13/08/2010 Today i arrived Ashley to visit the Eastern Pennsylvania Coalition for Abandoned Mine Reclamation and it’s Executive Director Robert Hughes, we visited 4 sites (Newport Township, Nanticoke, Old Forge and Wilkes-Barre) affected by abandoned mines and suffering from acid mine damage/drainage, local media came along and did coverage also, i never spected to find such a polluted environment, almost two days after my clothes are stained with a intense orange color and the strong smell of sulphur remains.
(above) Newport Lake-”Loch Mess”-an abandoned water-filled anthracite strip mining pit 20 acres in size, 40′ deep down the center of the pit floor, nearly 200′ feet across, 4/10s of a mile long down valley; The pit is flooded with abandoned mine drainage that enters the pit in several fractured areas along one side of the highwall to the camera right, looking down valley (north) of where we were shooting. The abandoned mine water has an alkaline pH of 6.2, very low acidity levels, and iron hydroxide levels that exceed 40 parts per million (40 mg/L). The orange-ish, red color exhibited in the pit and along the highwall’s edge is precipitated iron oxide that has dropped our of solution and deposited naturally on the rocks around the site and at the base of the natural vegetation that has grown around the water’s edge. Introduced the concept of native wetlands native vegetation or phytoremediation to treat the polluted abandoned mine drainage (AMD) utilizing plants such as cattails (typha latifolia), that have extensive, far reaching and dense rhizome root systems at the base of their stalks to filter out the iron oxide as it passes through the plants underwater roots.
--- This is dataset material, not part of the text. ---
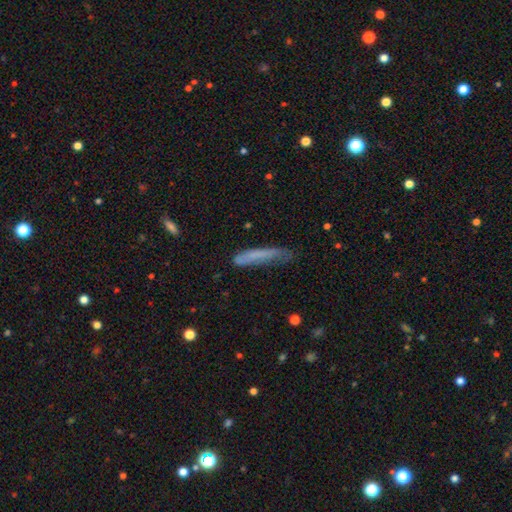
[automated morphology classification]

(above) The Old Forge AMD Borehole (above) -This is a 50-80 million gallons per day discharge directly into the Lackawanna River, a major tributary to the Susquehanna River that mainly flows from Susquehanna County in the Forest City area at the very northern tip of the Anthracite Coal fields through Lackawanna and Luzerne Counties, mainly through the City of Scranton and Old Forge, with several smaller coal town communities in between the Lackawanna Valley.

That's just as bad as the oil spills in the gulf. Too bad it doesn't get as much attention on a national level. Grrrr. You know Toxic Mold has been growing out of control thanks to pollution spikes and climate change. No one is taking a serious interest in it either. That irks me just as bad as seeing pictures like these.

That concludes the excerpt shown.